Another important factor that has contributed to the growth of labor productivity is technological progress. Technological progress refers to the development of new and improved technologies that can be used to produce goods and services. Over the past hundred years, there have been many advances in technology, such as the development of the assembly line, the computer, and the internet. These advances have made it possible for workers to produce more output with the same amount of effort.

Finally, the growth of labor productivity has also been driven by improvements in human capital. Human capital refers to the skills and knowledge that workers possess. As workers become more educated and skilled, they are able to produce more output. Over the past hundred years, the educational attainment of the American workforce has increased significantly. This has helped to boost labor productivity growth.

The growth of labor productivity in the United States over the past hundred years has had a number of positive effects on the economy. It has led to higher economic growth, which has resulted in higher wages and a better standard of living for everyone. It has also made American businesses more competitive in the global marketplace.
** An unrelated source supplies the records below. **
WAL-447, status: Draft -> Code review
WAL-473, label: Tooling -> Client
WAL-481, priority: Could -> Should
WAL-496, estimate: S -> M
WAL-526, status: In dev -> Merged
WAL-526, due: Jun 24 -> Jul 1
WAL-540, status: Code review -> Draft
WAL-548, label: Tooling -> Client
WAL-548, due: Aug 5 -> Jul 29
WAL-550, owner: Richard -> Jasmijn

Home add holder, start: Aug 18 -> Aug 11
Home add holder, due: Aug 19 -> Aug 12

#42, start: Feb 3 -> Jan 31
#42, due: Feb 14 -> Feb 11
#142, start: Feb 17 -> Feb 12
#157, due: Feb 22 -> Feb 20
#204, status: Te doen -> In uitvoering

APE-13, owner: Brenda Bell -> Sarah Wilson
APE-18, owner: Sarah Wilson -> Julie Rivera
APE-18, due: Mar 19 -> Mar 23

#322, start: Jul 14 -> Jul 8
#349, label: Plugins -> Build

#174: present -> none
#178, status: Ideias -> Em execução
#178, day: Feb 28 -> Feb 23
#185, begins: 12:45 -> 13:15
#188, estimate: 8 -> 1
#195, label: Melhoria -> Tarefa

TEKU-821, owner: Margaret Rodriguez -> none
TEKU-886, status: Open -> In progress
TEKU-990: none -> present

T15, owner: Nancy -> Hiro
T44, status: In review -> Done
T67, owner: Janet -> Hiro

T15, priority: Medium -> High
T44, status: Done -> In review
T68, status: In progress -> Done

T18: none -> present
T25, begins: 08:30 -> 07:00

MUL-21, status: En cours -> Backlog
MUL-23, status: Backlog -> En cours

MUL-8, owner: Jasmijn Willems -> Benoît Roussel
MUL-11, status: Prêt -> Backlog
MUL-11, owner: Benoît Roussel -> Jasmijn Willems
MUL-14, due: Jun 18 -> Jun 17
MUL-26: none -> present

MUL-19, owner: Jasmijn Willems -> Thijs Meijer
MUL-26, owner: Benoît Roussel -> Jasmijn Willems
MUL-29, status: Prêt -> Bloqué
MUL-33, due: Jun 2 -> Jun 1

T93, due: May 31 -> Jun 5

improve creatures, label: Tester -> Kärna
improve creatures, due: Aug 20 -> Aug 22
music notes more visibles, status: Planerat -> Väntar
However, there are also some challenges that the United States faces in maintaining its labor productivity growth. One challenge is the slowing pace of technological innovation. In recent years, the rate of technological innovation has slowed down, which has led to slower labor productivity growth. Another challenge is the aging workforce. As the American workforce ages, the number of workers is expected to decline, which could also lead to slower labor productivity growth.

Despite these challenges, the United States is still well-positioned to maintain its labor productivity growth. The country has a strong educational system and a highly skilled workforce. Additionally, the United States is a leader in research and development, which is essential for continued technological innovation.